▶ [Consigne]: Recopiez tout le matériel ci-dessous mot pour mot, sans rien changer.

▶ [Données fournies]:
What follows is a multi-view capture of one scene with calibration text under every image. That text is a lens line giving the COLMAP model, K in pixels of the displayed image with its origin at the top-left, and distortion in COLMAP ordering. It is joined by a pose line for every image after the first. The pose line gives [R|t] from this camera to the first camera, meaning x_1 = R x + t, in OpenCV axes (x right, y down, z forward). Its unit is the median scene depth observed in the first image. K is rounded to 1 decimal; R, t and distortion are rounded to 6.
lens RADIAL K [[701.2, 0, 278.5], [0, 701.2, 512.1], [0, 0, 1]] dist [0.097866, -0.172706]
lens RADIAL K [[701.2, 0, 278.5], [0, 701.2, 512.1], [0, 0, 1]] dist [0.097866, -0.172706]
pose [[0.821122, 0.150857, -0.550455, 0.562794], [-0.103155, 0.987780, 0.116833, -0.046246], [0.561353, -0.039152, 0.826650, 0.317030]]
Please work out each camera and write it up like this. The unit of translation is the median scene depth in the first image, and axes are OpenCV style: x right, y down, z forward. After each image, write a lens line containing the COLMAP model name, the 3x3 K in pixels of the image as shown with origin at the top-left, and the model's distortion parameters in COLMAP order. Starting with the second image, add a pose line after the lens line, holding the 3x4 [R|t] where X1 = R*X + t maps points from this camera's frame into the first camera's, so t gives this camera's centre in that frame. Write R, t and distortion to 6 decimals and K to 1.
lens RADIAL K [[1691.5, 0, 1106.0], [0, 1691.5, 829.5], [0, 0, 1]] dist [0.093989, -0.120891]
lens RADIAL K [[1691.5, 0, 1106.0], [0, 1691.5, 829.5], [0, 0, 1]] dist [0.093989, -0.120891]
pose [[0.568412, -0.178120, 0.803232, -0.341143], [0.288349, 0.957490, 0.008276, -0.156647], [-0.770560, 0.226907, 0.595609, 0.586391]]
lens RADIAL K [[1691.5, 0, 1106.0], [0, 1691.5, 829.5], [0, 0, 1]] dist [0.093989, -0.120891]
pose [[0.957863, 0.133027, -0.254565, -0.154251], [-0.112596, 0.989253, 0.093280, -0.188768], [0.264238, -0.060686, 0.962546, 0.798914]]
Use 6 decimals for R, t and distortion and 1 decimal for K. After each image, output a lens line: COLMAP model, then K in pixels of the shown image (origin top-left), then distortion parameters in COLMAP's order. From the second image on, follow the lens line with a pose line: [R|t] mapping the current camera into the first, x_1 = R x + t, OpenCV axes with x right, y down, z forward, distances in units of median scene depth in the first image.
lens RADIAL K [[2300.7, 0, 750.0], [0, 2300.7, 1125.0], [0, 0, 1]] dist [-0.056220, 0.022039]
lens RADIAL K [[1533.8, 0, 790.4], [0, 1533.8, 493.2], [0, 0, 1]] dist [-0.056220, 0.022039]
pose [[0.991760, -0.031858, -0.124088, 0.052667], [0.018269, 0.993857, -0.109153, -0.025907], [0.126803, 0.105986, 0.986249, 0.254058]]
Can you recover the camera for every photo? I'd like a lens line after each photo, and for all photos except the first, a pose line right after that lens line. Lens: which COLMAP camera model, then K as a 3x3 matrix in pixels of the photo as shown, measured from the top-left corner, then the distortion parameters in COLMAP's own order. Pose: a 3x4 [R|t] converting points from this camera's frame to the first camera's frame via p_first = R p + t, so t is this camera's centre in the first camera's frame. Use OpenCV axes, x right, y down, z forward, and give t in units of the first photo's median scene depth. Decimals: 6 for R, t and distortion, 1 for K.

▶ [Résultat]:
What follows is a multi-view capture of one scene with calibration text under every image. That text is a lens line giving the COLMAP model, K in pixels of the displayed image with its origin at the top-left, and distortion in COLMAP ordering. It is joined by a pose line for every image after the first. The pose line gives [R|t] from this camera to the first camera, meaning x_1 = R x + t, in OpenCV axes (x right, y down, z forward). Its unit is the median scene depth observed in the first image. K is rounded to 1 decimal; R, t and distortion are rounded to 6.
lens RADIAL K [[701.2, 0, 278.5], [0, 701.2, 512.1], [0, 0, 1]] dist [0.097866, -0.172706]
lens RADIAL K [[701.2, 0, 278.5], [0, 701.2, 512.1], [0, 0, 1]] dist [0.097866, -0.172706]
pose [[0.821122, 0.150857, -0.550455, 0.562794], [-0.103155, 0.987780, 0.116833, -0.046246], [0.561353, -0.039152, 0.826650, 0.317030]]
Please work out each camera and write it up like this. The unit of translation is the median scene depth in the first image, and axes are OpenCV style: x right, y down, z forward. After each image, write a lens line containing the COLMAP model name, the 3x3 K in pixels of the image as shown with origin at the top-left, and the model's distortion parameters in COLMAP order. Starting with the second image, add a pose line after the lens line, holding the 3x4 [R|t] where X1 = R*X + t maps points from this camera's frame into the first camera's, so t gives this camera's centre in that frame. Write R, t and distortion to 6 decimals and K to 1.
lens RADIAL K [[1691.5, 0, 1106.0], [0, 1691.5, 829.5], [0, 0, 1]] dist [0.093989, -0.120891]
lens RADIAL K [[1691.5, 0, 1106.0], [0, 1691.5, 829.5], [0, 0, 1]] dist [0.093989, -0.120891]
pose [[0.568412, -0.178120, 0.803232, -0.341143], [0.288349, 0.957490, 0.008276, -0.156647], [-0.770560, 0.226907, 0.595609, 0.586391]]
lens RADIAL K [[1691.5, 0, 1106.0], [0, 1691.5, 829.5], [0, 0, 1]] dist [0.093989, -0.120891]
pose [[0.957863, 0.133027, -0.254565, -0.154251], [-0.112596, 0.989253, 0.093280, -0.188768], [0.264238, -0.060686, 0.962546, 0.798914]]
Use 6 decimals for R, t and distortion and 1 decimal for K. After each image, output a lens line: COLMAP model, then K in pixels of the shown image (origin top-left), then distortion parameters in COLMAP's order. From the second image on, follow the lens line with a pose line: [R|t] mapping the current camera into the first, x_1 = R x + t, OpenCV axes with x right, y down, z forward, distances in units of median scene depth in the first image.
lens RADIAL K [[2300.7, 0, 750.0], [0, 2300.7, 1125.0], [0, 0, 1]] dist [-0.056220, 0.022039]
lens RADIAL K [[1533.8, 0, 790.4], [0, 1533.8, 493.2], [0, 0, 1]] dist [-0.056220, 0.022039]
pose [[0.991760, -0.031858, -0.124088, 0.052667], [0.018269, 0.993857, -0.109153, -0.025907], [0.126803, 0.105986, 0.986249, 0.254058]]
Can you recover the camera for every photo? I'd like a lens line after each photo, and for all photos except the first, a pose line right after that lens line. Lens: which COLMAP camera model, then K as a 3x3 matrix in pixels of the photo as shown, measured from the top-left corner, then the distortion parameters in COLMAP's own order. Pose: a 3x4 [R|t] converting points from this camera's frame to the first camera's frame via p_first = R p + t, so t is this camera's centre in the first camera's frame. Use OpenCV axes, x right, y down, z forward, and give t in units of the first photo's median scene depth. Decimals: 6 for R, t and distortion, 1 for K.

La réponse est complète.